▶ [Text under study]

━━━━━━━━━━━━━━━━

Unverified Commit 1987c483 authored by Maximilian Bosch's avatar Maximilian Bosch
Browse files

nixos/test-driver: use vhost-device-vsock for SSH backdoor

`vhost-device-vsock`[1] is a custom implementation of AF_VSOCK, but the
application on the host-side uses a UNIX domain-socket. This gives us
the following nice properties:

* We don't need to do `--arg sandbox-paths /dev/vhost-vsock` anymore for
  debugging builds within the sandbox. That means, untrusted users can
  also debug these kinds of tests now.

* This prevents CID conflicts on the host-side, i.e. there's no need for
  using `sshBackdoor.vsockOffset` for tests anymore.

A big shout-out goes to Allison Karlitskaya, the developer of test.thing[2]
who talked about this approach to do AF_VSOCK on All Systems Go 2025.

This patch requires systemd 258[3] because this contains `vhost-mux` in
its SSH config which is needed to connect to the VMs from now on.

━━━━━━━━━━━━━━━━

▶ [Input records]
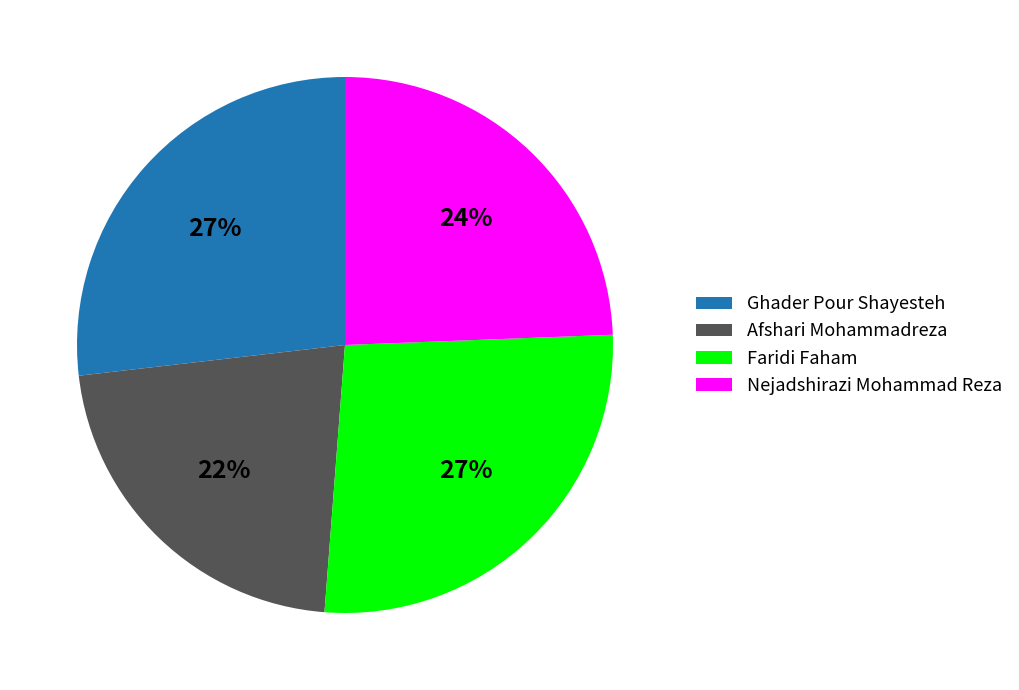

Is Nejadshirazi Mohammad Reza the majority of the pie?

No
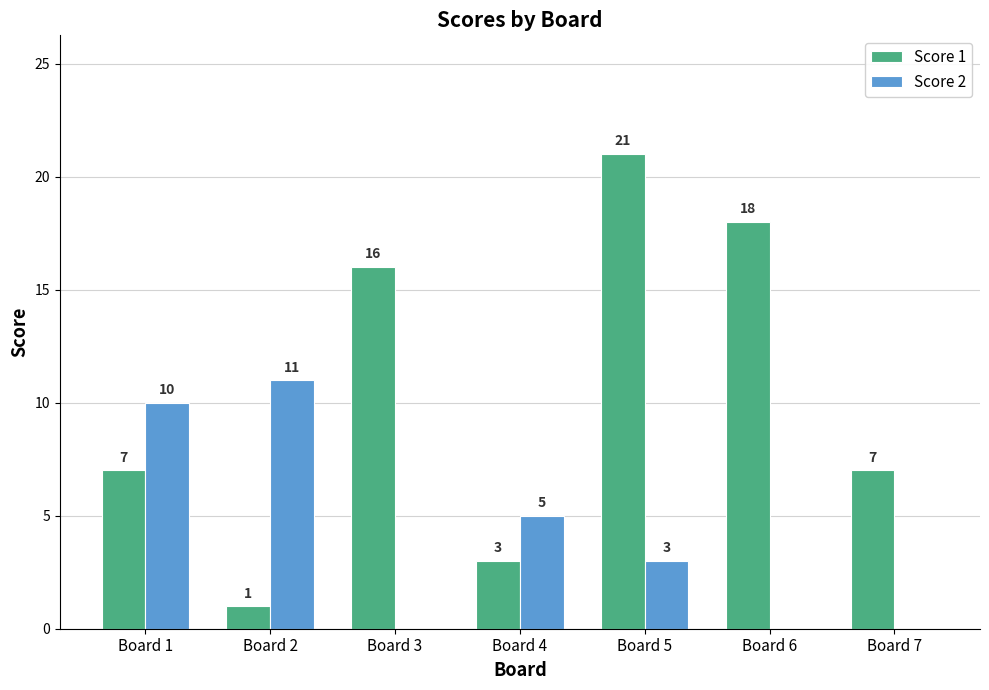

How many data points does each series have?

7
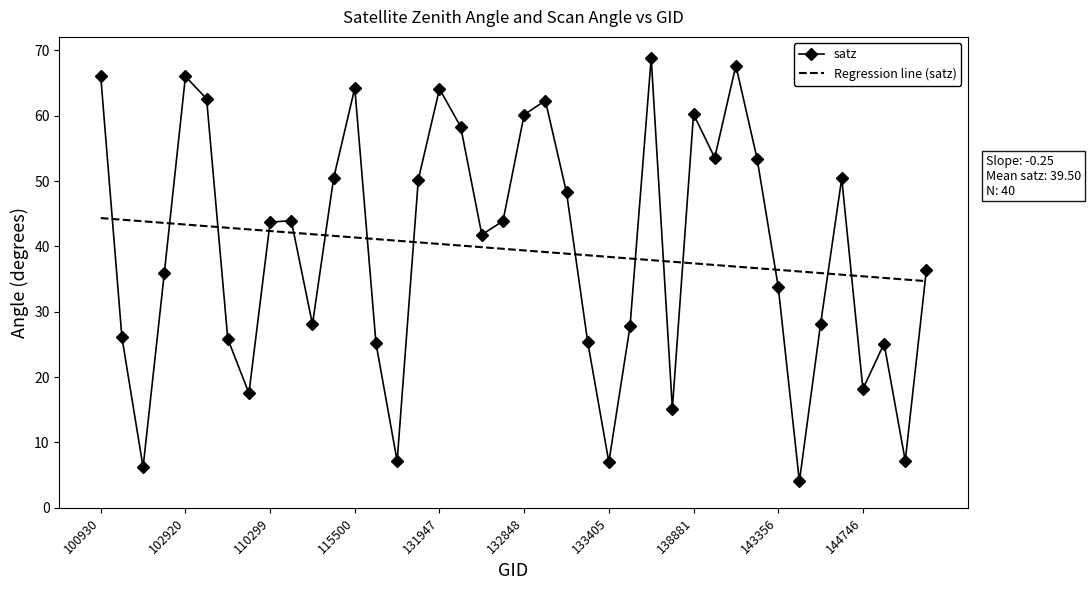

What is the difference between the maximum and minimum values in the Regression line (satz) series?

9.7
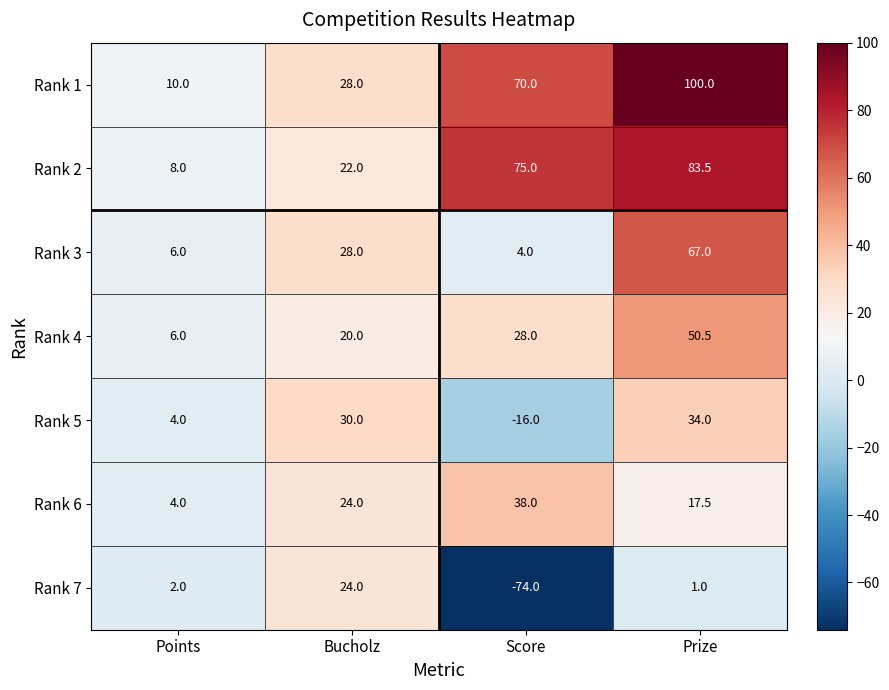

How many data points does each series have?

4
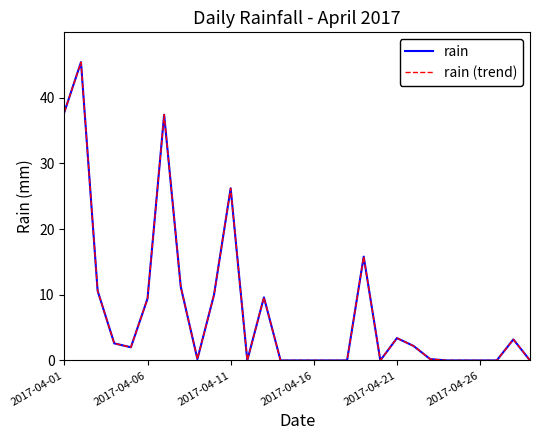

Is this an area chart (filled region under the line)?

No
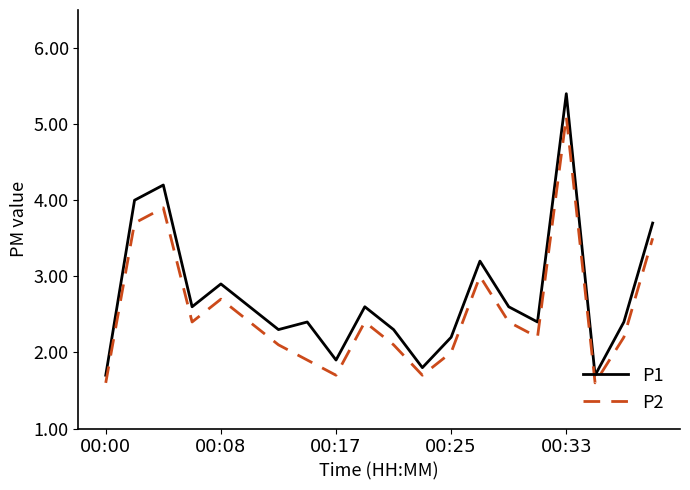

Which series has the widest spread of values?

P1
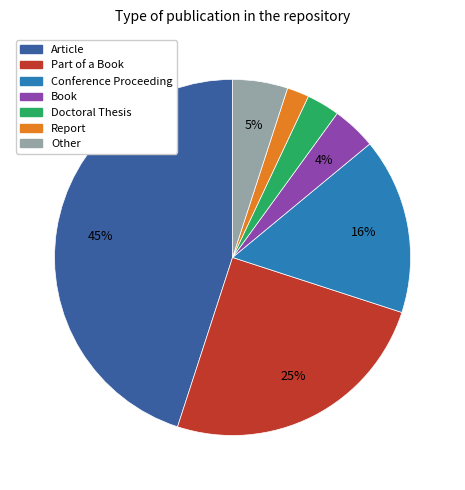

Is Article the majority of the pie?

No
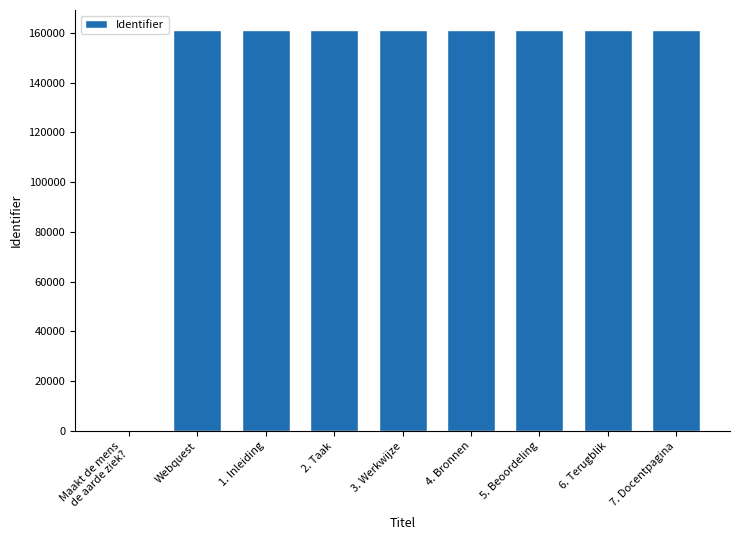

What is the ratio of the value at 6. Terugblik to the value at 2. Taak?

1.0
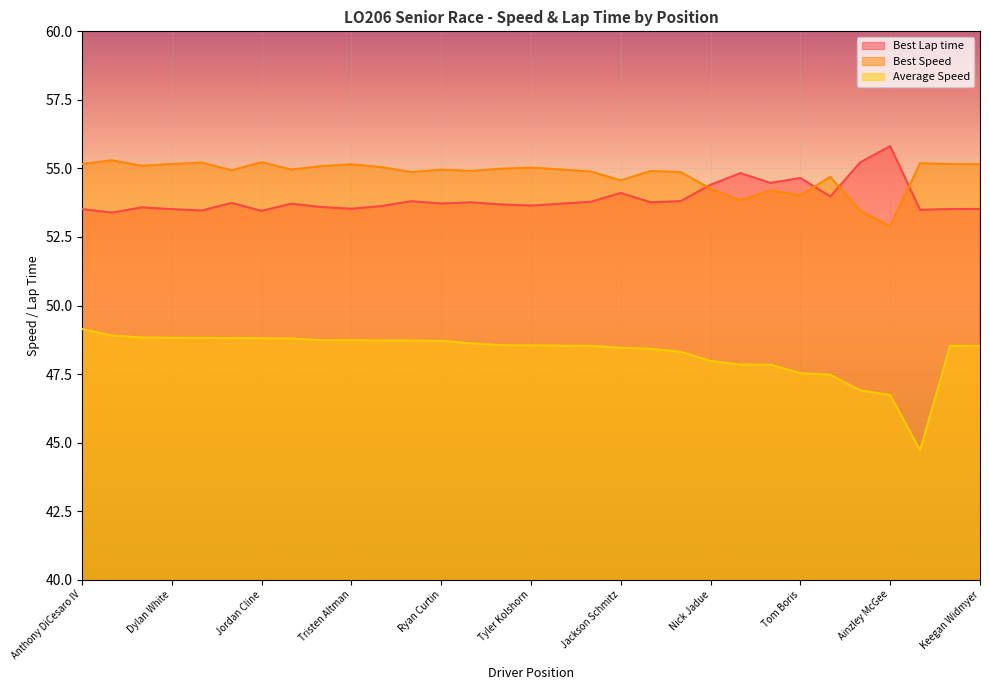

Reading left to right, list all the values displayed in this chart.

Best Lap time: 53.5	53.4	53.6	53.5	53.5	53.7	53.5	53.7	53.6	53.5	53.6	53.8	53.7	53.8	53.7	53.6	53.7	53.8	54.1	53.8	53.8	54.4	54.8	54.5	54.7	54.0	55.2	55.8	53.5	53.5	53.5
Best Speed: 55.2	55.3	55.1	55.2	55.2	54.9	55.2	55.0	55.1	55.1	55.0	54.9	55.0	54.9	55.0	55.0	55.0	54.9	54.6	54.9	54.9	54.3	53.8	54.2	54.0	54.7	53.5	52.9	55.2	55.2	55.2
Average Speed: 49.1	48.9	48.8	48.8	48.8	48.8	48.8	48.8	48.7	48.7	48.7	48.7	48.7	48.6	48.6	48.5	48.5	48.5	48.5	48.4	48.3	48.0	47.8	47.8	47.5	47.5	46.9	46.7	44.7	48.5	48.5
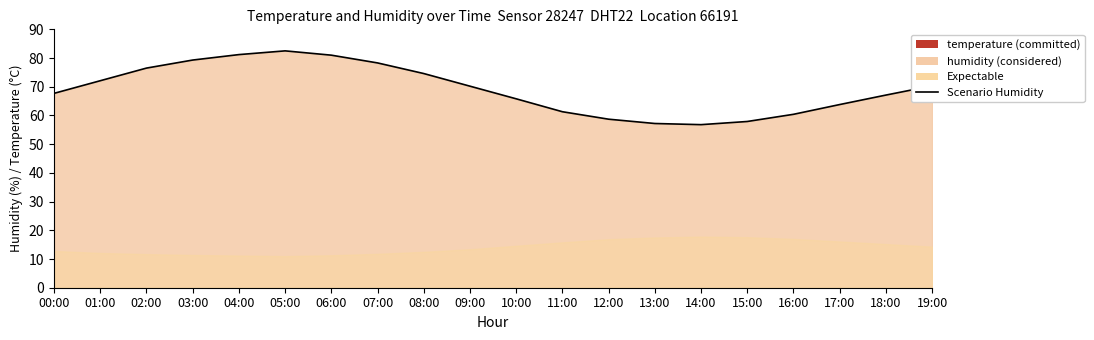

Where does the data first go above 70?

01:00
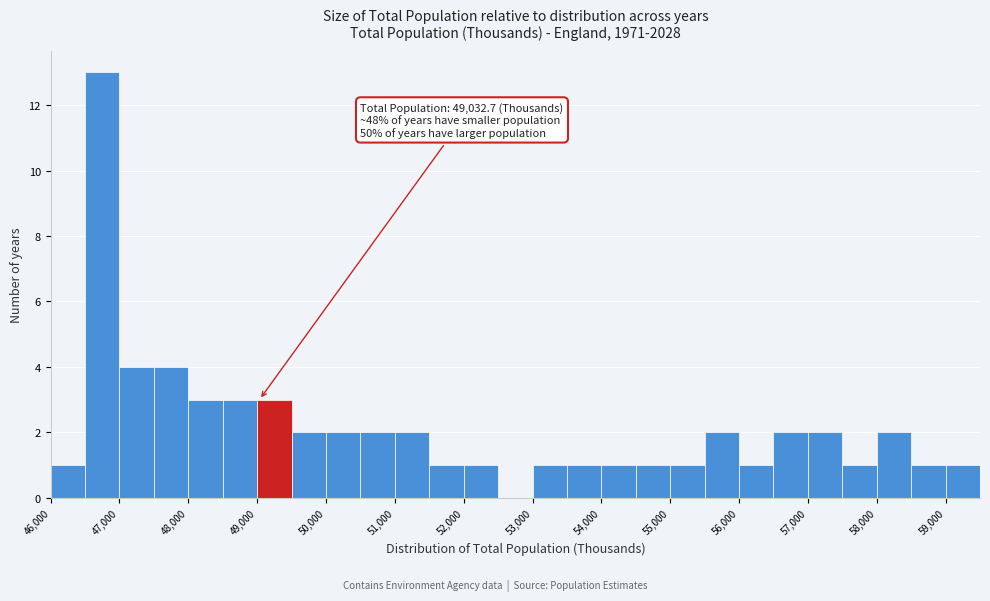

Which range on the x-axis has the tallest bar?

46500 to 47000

━━━━━━━━━━━━━━━━

▶ [Task item A]
Answer these questions about the commit message:
(i) Which argument no longer has to be passed when debugging builds within the sandbox?
(ii) Which option is no longer needed for tests, now that CID conflicts on the host side are prevented?
(iii) Which systemd version does the patch require?
▶ [Task item B] Reproduce verbatim all the rows that follow the commit message, leaving the pictures out.

▶ [Response area A]
(i) `--arg sandbox-paths /dev/vhost-vsock`
(ii) `sshBackdoor.vsockOffset`
(iii) systemd 258

▶ [Response area B]
Is Nejadshirazi Mohammad Reza the majority of the pie?

No

How many data points does each series have?

7

What is the difference between the maximum and minimum values in the Regression line (satz) series?

9.7

How many data points does each series have?

4

Is this an area chart (filled region under the line)?

No

Which series has the widest spread of values?

P1

Is Article the majority of the pie?

No

What is the ratio of the value at 6. Terugblik to the value at 2. Taak?

1.0

Reading left to right, list all the values displayed in this chart.

Best Lap time: 53.5	53.4	53.6	53.5	53.5	53.7	53.5	53.7	53.6	53.5	53.6	53.8	53.7	53.8	53.7	53.6	53.7	53.8	54.1	53.8	53.8	54.4	54.8	54.5	54.7	54.0	55.2	55.8	53.5	53.5	53.5
Best Speed: 55.2	55.3	55.1	55.2	55.2	54.9	55.2	55.0	55.1	55.1	55.0	54.9	55.0	54.9	55.0	55.0	55.0	54.9	54.6	54.9	54.9	54.3	53.8	54.2	54.0	54.7	53.5	52.9	55.2	55.2	55.2
Average Speed: 49.1	48.9	48.8	48.8	48.8	48.8	48.8	48.8	48.7	48.7	48.7	48.7	48.7	48.6	48.6	48.5	48.5	48.5	48.5	48.4	48.3	48.0	47.8	47.8	47.5	47.5	46.9	46.7	44.7	48.5	48.5

Where does the data first go above 70?

01:00

Which range on the x-axis has the tallest bar?

46500 to 47000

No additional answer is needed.